Toronto musicians to watch in 2018: hip-hop edition

Toronto’s rap scene has been on a wave for the last four years and it’s not slowing down. Here are six acts poised to have a major year


Layla Hendryx

Hendryx typically gets left out of conversations about the city’s up-and-comers, and that’s a shame because she’s one of our brightest voices. She can do it all, from PREEPAID, a punchy and stylish EP with producer JMak heavy on petty kiss-offs and wry humour, to standout song Rain Or Snow, a melodic ode to self-reliance and the grind. She’s got a laid-back jubilance that’s also totally self-assured. In 2018, Hendryx plans to release a video for Dirty Dancer and drop another collaborative project with JMak by spring.

Exercise task. Reproduce the article on Toronto hip-hop musicians to watch in 2018 word for word, from its headline to its final sentence. The records that come next have no connection to the article.

Supplied records.
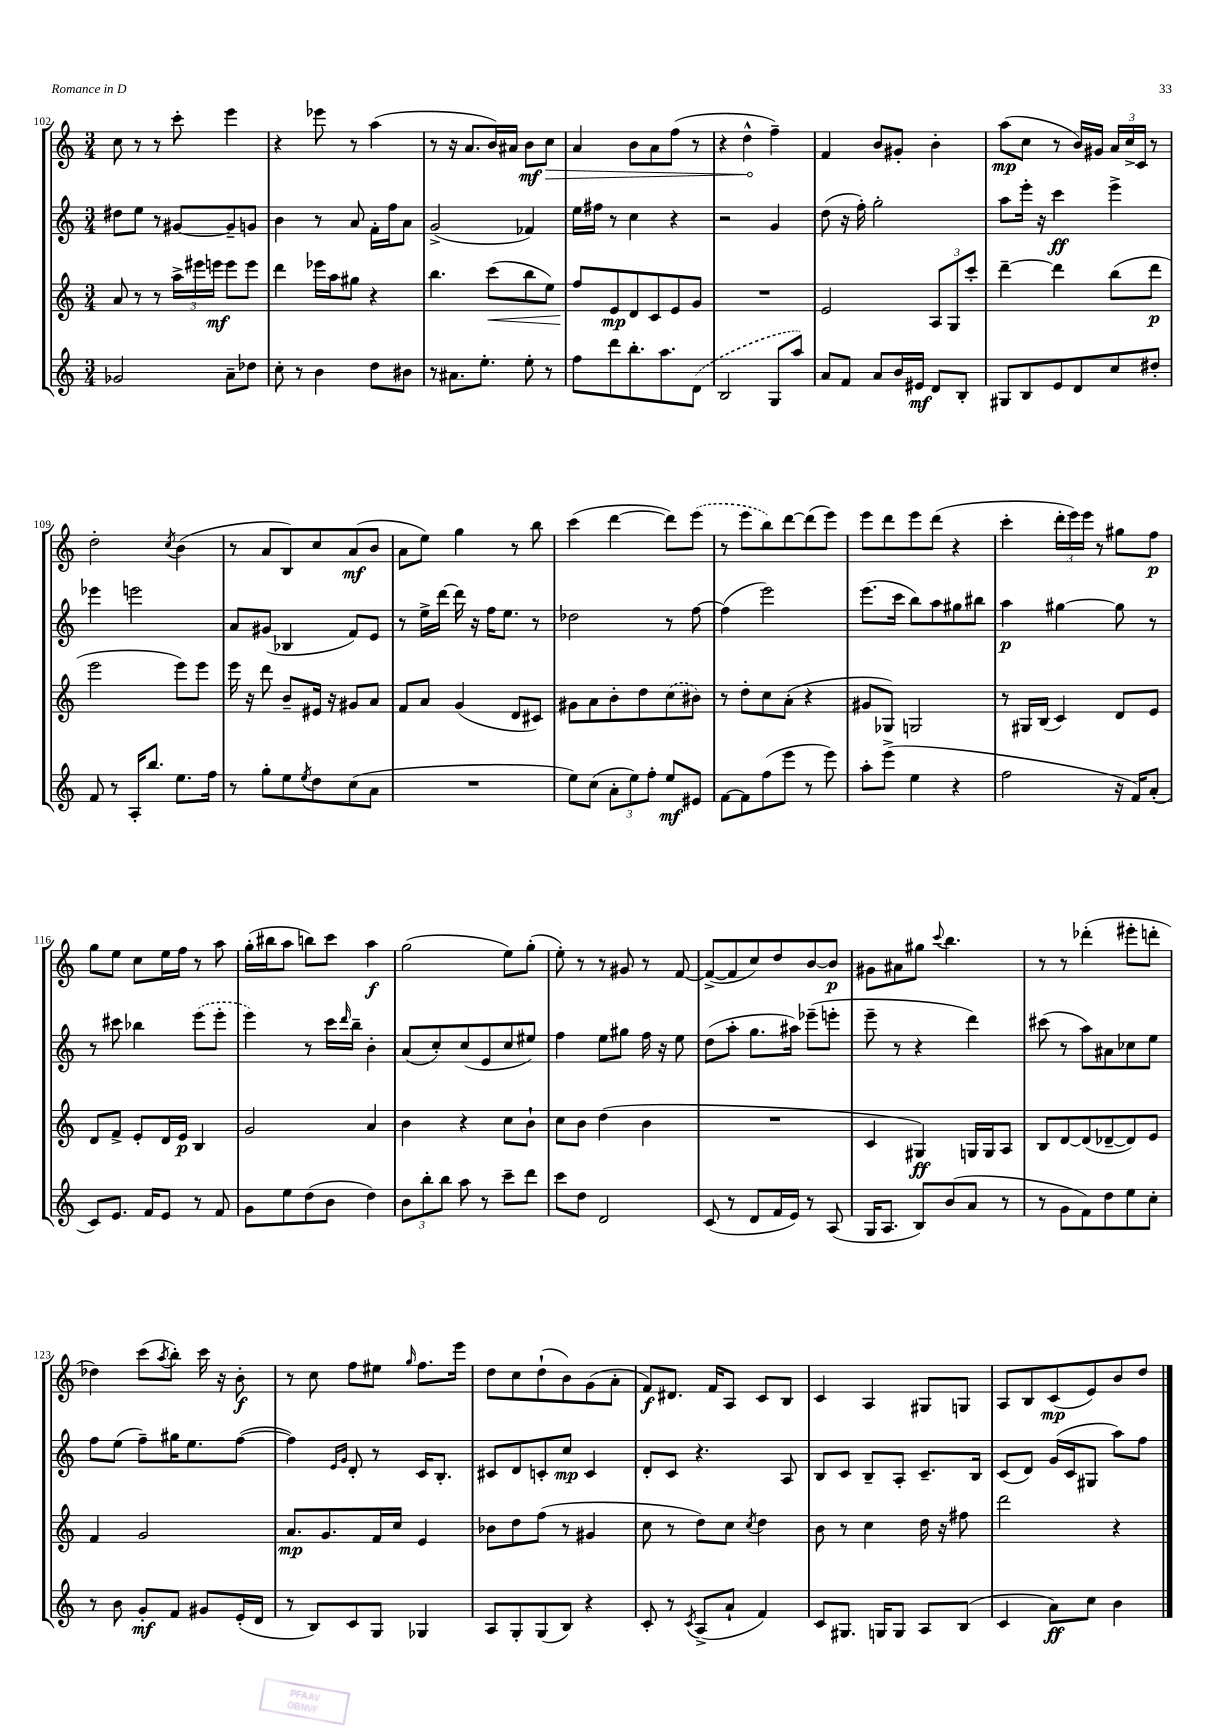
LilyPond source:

<<
\new StaffGroup <<
\new Staff = "s0" {
    \clef treble \key c \major \numericTimeSignature \time 3/4
    c''8 r8 r8 c'''8-. e'''4 |
    r4 ees'''8 r8 a''4( |
    r8 r16 a'8. b'16) ais'16 b'8\mf \once \override Hairpin.circled-tip = ##t c''8\> |
    a'4 b'8 a'8 f''8( r8 |
    r4 d''4-^\! f''4--) |
    f'4 b'8 gis'8-. b'4-. |
    a''8\mp( c''8 r8 b'16) gis'16 \tuplet 3/2 { a'16 c''16-> c'16 } r8 |
    d''2-. \acciaccatura { c''8 } b'4( |
    r8 a'8 b8) c''8 a'8\mf( b'8 |
    a'8 e''8) g''4 r8 b''8 |
    c'''4( d'''4~ d'''8) \once \slurDashed e'''8( |
    r8 e'''8 b''8) d'''8~ d'''8( e'''8) |
    e'''8 d'''8 e'''8 d'''8( r4 |
    c'''4-. \tuplet 3/2 { d'''16-. e'''16) e'''16 } r8 gis''8 f''8\p |
    g''8 e''8 c''8 e''16 f''16 r8 a''8 |
    g''16-.( bis''16 a''8 b''8) c'''8 a''4\f |
    g''2( e''8) g''8-.( |
    e''8-.) r8 r8 gis'8 r8 f'8~ |
    f'8~->( f'8 c''8) d''8 b'8~ b'8\p |
    gis'8 ais'8 gis''8 \appoggiatura { c'''8 } b''4. |
    r8 r8 des'''4-.( eis'''8-. d'''8-. |
    des''4) c'''8( \acciaccatura { a''8 } b''8-.) c'''16 r16 b'8-.\f |
    r8 c''8 f''8 eis''8 \grace { g''16 } f''8. e'''16 |
    d''8 c''8 d''8-!( b'8) g'8( a'8-. |
    f'8\f) dis'8. f'16 a8 c'8 b8 |
    c'4 a4 gis8 g8 |
    a8 b8 c'8\mp( e'8) b'8 d''8 \bar "|." |
}
\new Staff = "s1" {
    \clef treble \key c \major \numericTimeSignature \time 3/4
    dis''8 e''8 r8 gis'8~ gis'8-- g'8 |
    b'4 r8 a'8 f'16-. f''16 a'8 |
    g'2->( fes'4) |
    e''16 fis''16 r8 c''4 r4 |
    r2 g'4 |
    d''8( r16 f''16-.) g''2-. |
    a''8 e'''16-. r16 c'''4\ff e'''4-> |
    ees'''4 e'''2 |
    a'8 gis'8( bes4 f'8) e'8 |
    r8 e''16-> d'''16~ d'''16 r16 f''16 e''8. r8 |
    des''2 r8 f''8~ |
    f''4( e'''2) |
    e'''8.( c'''16 b''8) a''8 gis''8 bis''8 |
    a''4\p gis''4~ gis''8 r8 |
    r8 cis'''8 bes''4 \once \slurDashed e'''8( e'''8-. |
    e'''4) r8 c'''16 \grace { d'''16 } b''16-- b'4-. |
    a'8( c''8-.) c''8( e'8 c''8 eis''8) |
    f''4 e''8 gis''8 f''16 r16 e''8 |
    d''8( a''8-. g''8. ais''16) ees'''8--( e'''8-. |
    e'''8-- r8 r4 d'''4) |
    cis'''8( r8 a''8) ais'8 ces''8 e''8 |
    f''8 e''8( f''8--) gis''16 e''8. f''8~( |
    f''4) \grace { e'16 g'16 } d'8-. r8 c'16 b8.-. |
    cis'8 d'8 c'8-. c''8\mp c'4 |
    d'8-. c'8 r4. a8 |
    b8 c'8 b8-- a8-. c'8.-- b16 |
    c'8( d'8) g'16( c'16 gis8 a''8) f''8 \bar "|." |
}
\new Staff = "s2" {
    \clef treble \key c \major \numericTimeSignature \time 3/4
    a'8 r8 r8 \tuplet 3/2 { a''16-> eis'''16 e'''16\mf } e'''8 e'''8 |
    d'''4 ees'''16 a''16 gis''8 r4 |
    b''4. c'''8\<( b''8 e''8) |
    f''8\! e'8\mp d'8 c'8 e'8 g'8 |
    R2. |
    e'2 \tuplet 3/2 { a8 g8 c'''8-. } |
    d'''4~-- d'''4 b''8( d'''8\p |
    e'''2 e'''8) e'''8 |
    e'''16 r16 d'''8 b'8-- eis'16 r16 gis'8 a'8 |
    f'8 a'8 g'4( d'8 cis'8) |
    gis'8 a'8 b'8-. d''8 \once \slurDashed c''8( bis'8) |
    r8 d''8-. c''8 a'8-.( r4 |
    gis'8 ges8) g2 |
    r8 gis16 b16( c'4) d'8 e'8 |
    d'8 f'8-> e'8-. d'16 e'16\p b4 |
    g'2 a'4 |
    b'4 r4 c''8 b'8-! |
    c''8 b'8 d''4( b'4 |
    R2. |
    c'4 gis4\ff) g16 g16 a8 |
    b8 d'8~ d'8( des'8~-- des'8) e'8 |
    f'4 g'2 |
    a'8.\mp g'8. f'16 c''16 e'4 |
    bes'8 d''8 f''8( r8 gis'4 |
    c''8 r8 d''8) c''8 \acciaccatura { c''8 } d''4 |
    b'8 r8 c''4 d''16 r16 fis''8 |
    d'''2 r4 \bar "|." |
}
\new Staff = "s3" {
    \clef treble \key c \major \numericTimeSignature \time 3/4
    ges'2 a'8-- des''8 |
    c''8-. r8 b'4 d''8 bis'8 |
    r8 ais'8. e''8.-. e''8-. r8 |
    f''8 d'''8 b''8.-. a''8. \once \slurDashed d'8( |
    b2 g8 a''8) |
    a'8 f'8 a'8 b'16 eis'16\mf d'8 b8-. |
    gis8 b8 e'8 d'8 c''8 dis''8-. |
    f'8 r8 a16-. b''8. e''8. f''16 |
    r8 g''8-. e''8 \acciaccatura { e''8 } d''8 c''8( a'8 |
    R2. |
    e''8) c''8( \tuplet 3/2 { a'8-. e''8) f''8-. } e''8\mf eis'8 |
    f'8~ f'8 f''8( e'''8 r8 e'''8) |
    a''8-. e'''8->( e''4 r4 |
    f''2 r16 f'16) a'8-.( |
    c'8) e'8. f'16 e'8 r8 f'8 |
    g'8 e''8 d''8( b'8 d''4) |
    \tuplet 3/2 { b'8 b''8-. b''8 } a''8 r8 c'''8-- d'''8 |
    c'''8 d''8 d'2 |
    c'8( r8 d'8 f'16 e'16) r8 a8( |
    g16 a8. b8) b'8( a'8 r8 |
    r8 g'8 f'8) d''8 e''8 c''8-. |
    r8 b'8 g'8-.\mf f'8 gis'8 e'16-.( d'16 |
    r8 b8) c'8 g8 ges4 |
    a8 g8-. g8( b8) r4 |
    c'8-. r8 \acciaccatura { c'8 } a8->( a'8-! f'4) |
    c'8 gis8. g16 g8 a8 b8( |
    c'4 a'8\ff) c''8 b'4 \bar "|." |
}
>>
>>
\layout { \context { \Score currentBarNumber = #102 } }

Result below.
Toronto musicians to watch in 2018: hip-hop edition

Toronto’s rap scene has been on a wave for the last four years and it’s not slowing down. Here are six acts poised to have a major year


Layla Hendryx

Hendryx typically gets left out of conversations about the city’s up-and-comers, and that’s a shame because she’s one of our brightest voices. She can do it all, from PREEPAID, a punchy and stylish EP with producer JMak heavy on petty kiss-offs and wry humour, to standout song Rain Or Snow, a melodic ode to self-reliance and the grind. She’s got a laid-back jubilance that’s also totally self-assured. In 2018, Hendryx plans to release a video for Dirty Dancer and drop another collaborative project with JMak by spring.